**Task directions**: In the rows below, replace each "skilled forwards" with "talented forwards" and write out all the text lines again with nothing else changed. Leave the pictures out of your answer.

Collected data
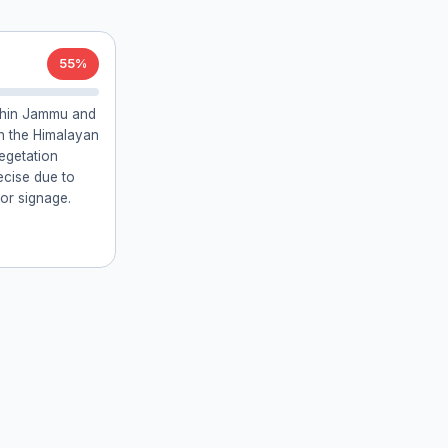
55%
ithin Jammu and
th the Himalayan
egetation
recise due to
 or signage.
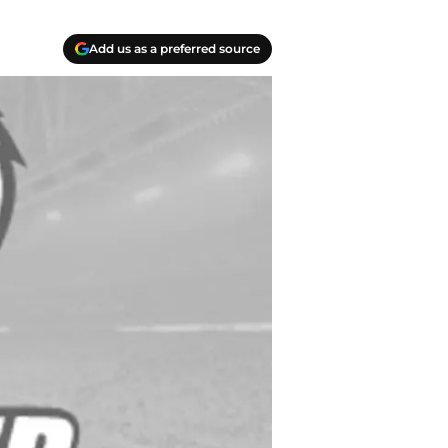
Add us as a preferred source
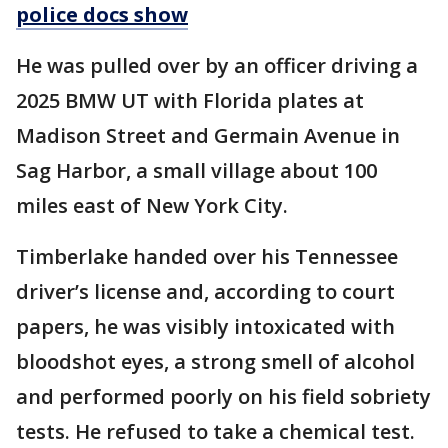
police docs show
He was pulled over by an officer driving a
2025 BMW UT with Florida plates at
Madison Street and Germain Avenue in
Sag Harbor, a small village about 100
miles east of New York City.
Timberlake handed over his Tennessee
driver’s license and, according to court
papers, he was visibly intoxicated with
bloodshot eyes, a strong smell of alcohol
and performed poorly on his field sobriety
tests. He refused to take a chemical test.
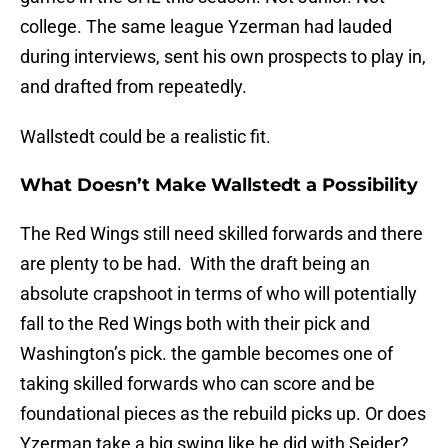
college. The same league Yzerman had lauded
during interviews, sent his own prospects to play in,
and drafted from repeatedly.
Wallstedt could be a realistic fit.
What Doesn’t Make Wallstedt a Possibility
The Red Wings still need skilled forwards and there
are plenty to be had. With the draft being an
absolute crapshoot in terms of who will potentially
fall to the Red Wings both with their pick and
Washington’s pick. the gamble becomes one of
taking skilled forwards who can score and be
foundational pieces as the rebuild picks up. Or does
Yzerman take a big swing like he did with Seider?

**Response for this exercise**:
55%
ithin Jammu and
th the Himalayan
egetation
recise due to
 or signage.
Add us as a preferred source
police docs show
He was pulled over by an officer driving a
2025 BMW UT with Florida plates at
Madison Street and Germain Avenue in
Sag Harbor, a small village about 100
miles east of New York City.
Timberlake handed over his Tennessee
driver’s license and, according to court
papers, he was visibly intoxicated with
bloodshot eyes, a strong smell of alcohol
and performed poorly on his field sobriety
tests. He refused to take a chemical test.
college. The same league Yzerman had lauded
during interviews, sent his own prospects to play in,
and drafted from repeatedly.
Wallstedt could be a realistic fit.
What Doesn’t Make Wallstedt a Possibility
The Red Wings still need talented forwards and there
are plenty to be had. With the draft being an
absolute crapshoot in terms of who will potentially
fall to the Red Wings both with their pick and
Washington’s pick. the gamble becomes one of
taking talented forwards who can score and be
foundational pieces as the rebuild picks up. Or does
Yzerman take a big swing like he did with Seider?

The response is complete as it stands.